THE PROBLEM: Within the data that follows, set down exactly the lines from the one containing "middle pip: (144, 206)" through the one containing "middle tip: (149, 181)", both ends included.

**** GIVEN INFORMATION ****

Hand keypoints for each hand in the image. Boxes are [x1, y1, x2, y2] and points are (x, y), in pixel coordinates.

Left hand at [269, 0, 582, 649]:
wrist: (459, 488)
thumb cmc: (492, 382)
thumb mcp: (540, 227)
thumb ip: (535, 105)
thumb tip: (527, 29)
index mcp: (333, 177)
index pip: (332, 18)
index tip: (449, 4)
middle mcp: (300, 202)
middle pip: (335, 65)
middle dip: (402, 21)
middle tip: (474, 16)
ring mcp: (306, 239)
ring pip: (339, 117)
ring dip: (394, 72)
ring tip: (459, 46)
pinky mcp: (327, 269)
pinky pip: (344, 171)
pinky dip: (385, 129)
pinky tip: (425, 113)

****
**** GIVEN INFORMATION ****

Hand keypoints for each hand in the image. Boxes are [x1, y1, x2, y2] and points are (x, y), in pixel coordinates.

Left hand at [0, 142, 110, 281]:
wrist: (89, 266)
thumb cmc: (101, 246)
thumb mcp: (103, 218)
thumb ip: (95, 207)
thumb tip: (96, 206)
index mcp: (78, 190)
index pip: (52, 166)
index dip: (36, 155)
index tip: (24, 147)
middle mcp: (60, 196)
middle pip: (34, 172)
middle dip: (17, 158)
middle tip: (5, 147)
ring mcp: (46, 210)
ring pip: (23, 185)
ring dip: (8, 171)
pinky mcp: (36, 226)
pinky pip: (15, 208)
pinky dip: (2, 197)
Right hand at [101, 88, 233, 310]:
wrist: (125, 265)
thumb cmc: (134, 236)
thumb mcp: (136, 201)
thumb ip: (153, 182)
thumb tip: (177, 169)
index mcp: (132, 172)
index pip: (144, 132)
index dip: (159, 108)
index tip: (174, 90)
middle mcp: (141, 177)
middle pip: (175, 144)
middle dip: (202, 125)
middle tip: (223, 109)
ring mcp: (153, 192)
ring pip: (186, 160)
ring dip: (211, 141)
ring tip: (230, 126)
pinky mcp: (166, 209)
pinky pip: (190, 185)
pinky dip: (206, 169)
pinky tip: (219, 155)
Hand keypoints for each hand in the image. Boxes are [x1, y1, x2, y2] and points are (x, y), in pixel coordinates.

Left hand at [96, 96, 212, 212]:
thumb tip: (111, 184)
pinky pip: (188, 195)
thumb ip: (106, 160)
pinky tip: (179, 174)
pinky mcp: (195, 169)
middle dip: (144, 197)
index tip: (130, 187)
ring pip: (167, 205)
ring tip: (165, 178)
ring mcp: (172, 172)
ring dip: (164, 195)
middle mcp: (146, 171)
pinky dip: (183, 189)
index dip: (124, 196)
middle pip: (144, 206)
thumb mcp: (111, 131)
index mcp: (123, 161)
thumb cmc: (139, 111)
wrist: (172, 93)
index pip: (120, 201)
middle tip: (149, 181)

****
**** GIVEN INFORMATION ****

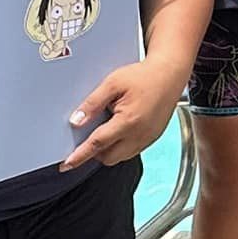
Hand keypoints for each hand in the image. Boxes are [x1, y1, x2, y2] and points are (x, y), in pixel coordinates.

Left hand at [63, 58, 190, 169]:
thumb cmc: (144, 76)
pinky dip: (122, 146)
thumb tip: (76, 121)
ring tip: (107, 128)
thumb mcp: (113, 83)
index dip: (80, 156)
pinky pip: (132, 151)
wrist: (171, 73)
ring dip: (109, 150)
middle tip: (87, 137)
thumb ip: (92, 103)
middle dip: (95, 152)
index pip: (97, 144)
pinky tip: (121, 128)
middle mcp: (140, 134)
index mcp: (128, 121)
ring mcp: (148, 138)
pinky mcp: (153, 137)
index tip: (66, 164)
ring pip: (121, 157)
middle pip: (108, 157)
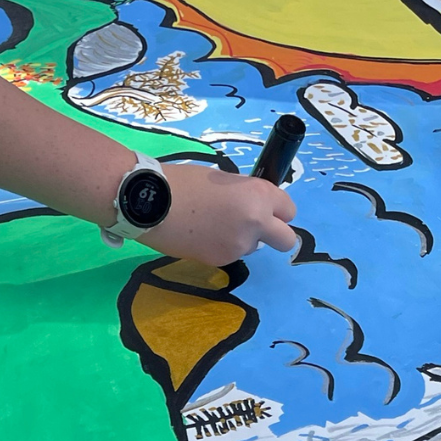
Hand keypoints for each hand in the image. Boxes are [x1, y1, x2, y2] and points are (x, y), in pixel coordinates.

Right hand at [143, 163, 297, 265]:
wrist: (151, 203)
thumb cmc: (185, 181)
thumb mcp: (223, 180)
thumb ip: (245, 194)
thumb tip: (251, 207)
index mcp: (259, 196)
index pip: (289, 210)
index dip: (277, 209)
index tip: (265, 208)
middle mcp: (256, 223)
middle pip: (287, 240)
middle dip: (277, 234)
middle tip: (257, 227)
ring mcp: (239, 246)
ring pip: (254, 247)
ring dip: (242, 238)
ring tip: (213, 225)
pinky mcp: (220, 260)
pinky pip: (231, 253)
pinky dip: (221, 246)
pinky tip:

****

ANSWER BELOW:
middle pip: (144, 206)
thumb mcp: (111, 131)
index mcp: (123, 161)
thumb cmc: (139, 111)
wrist: (172, 93)
index pip: (120, 201)
middle tip: (149, 181)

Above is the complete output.